- [TEXTE À ANALYSER]
· · · · ·

« Le virage entamé par le pays est sans doute le plus important depuis l’indépendance ». C’est ainsi que l’un des seniors de la presse mauritanienne et directeur de publication du journal La Tribune, Mohamed Fall Oumeir, décrit la situation de ce pays d’un million de km² et de 4 millions d’habitants, à l’aune des prochaines élections législatives prévues pour le mois de septembre.
Un scrutin qui fera office de test de popularité pour les réformes entamées par le président Mohamed Ould Abdelaziz, qui s’est engagé à respecter la Constitution du pays en quittant le pouvoir à l’issue de son deuxième mandat présidentiel en 2019.
Depuis sa réélection en 2014, le chef de l’Etat a entamé un vaste chantier de réforme qui a non seulement touché le champ politique de la République islamique, mais aussi son économie, notamment grâce à la découverte d’un considérable gisement de gaz naturel au large des côtes mauritaniennes.

· · · · ·

- [DONNÉES FOURNIES]
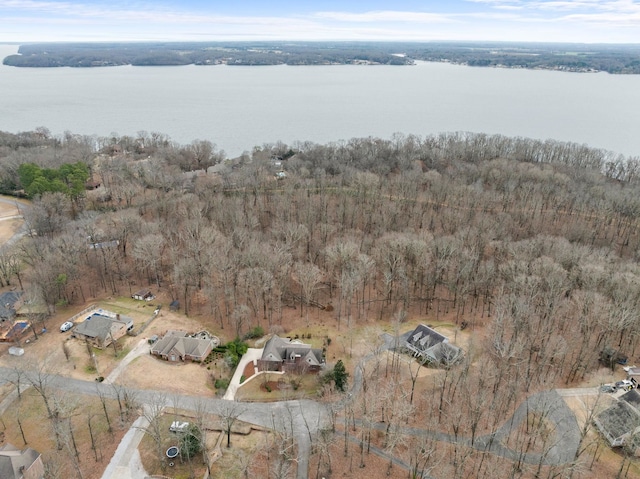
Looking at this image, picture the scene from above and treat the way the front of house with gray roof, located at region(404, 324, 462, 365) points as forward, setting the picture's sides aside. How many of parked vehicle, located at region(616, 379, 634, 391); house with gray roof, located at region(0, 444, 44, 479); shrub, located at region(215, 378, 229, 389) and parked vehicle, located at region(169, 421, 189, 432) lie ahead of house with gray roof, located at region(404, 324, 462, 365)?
3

· · · · ·

- [CONSIGNE DE TRAVAIL A] D'après le texte sur la Mauritanie, pour quel mois les élections législatives sont-elles prévues ?
- [CONSIGNE DE TRAVAIL B] Reproduisez à l'identique le passage du texte sur la Mauritanie qui s'ouvre sur les mots contenant « Un scrutin qui » et se clôt sur « des côtes mauritaniennes. ».
Les données proviennent d'une source distincte du texte.

- [CORRIGÉ DE L'EXERCICE A] Pour le mois de septembre.

- [CORRIGÉ DE L'EXERCICE B]
Un scrutin qui fera office de test de popularité pour les réformes entamées par le président Mohamed Ould Abdelaziz, qui s’est engagé à respecter la Constitution du pays en quittant le pouvoir à l’issue de son deuxième mandat présidentiel en 2019.
Depuis sa réélection en 2014, le chef de l’Etat a entamé un vaste chantier de réforme qui a non seulement touché le champ politique de la République islamique, mais aussi son économie, notamment grâce à la découverte d’un considérable gisement de gaz naturel au large des côtes mauritaniennes.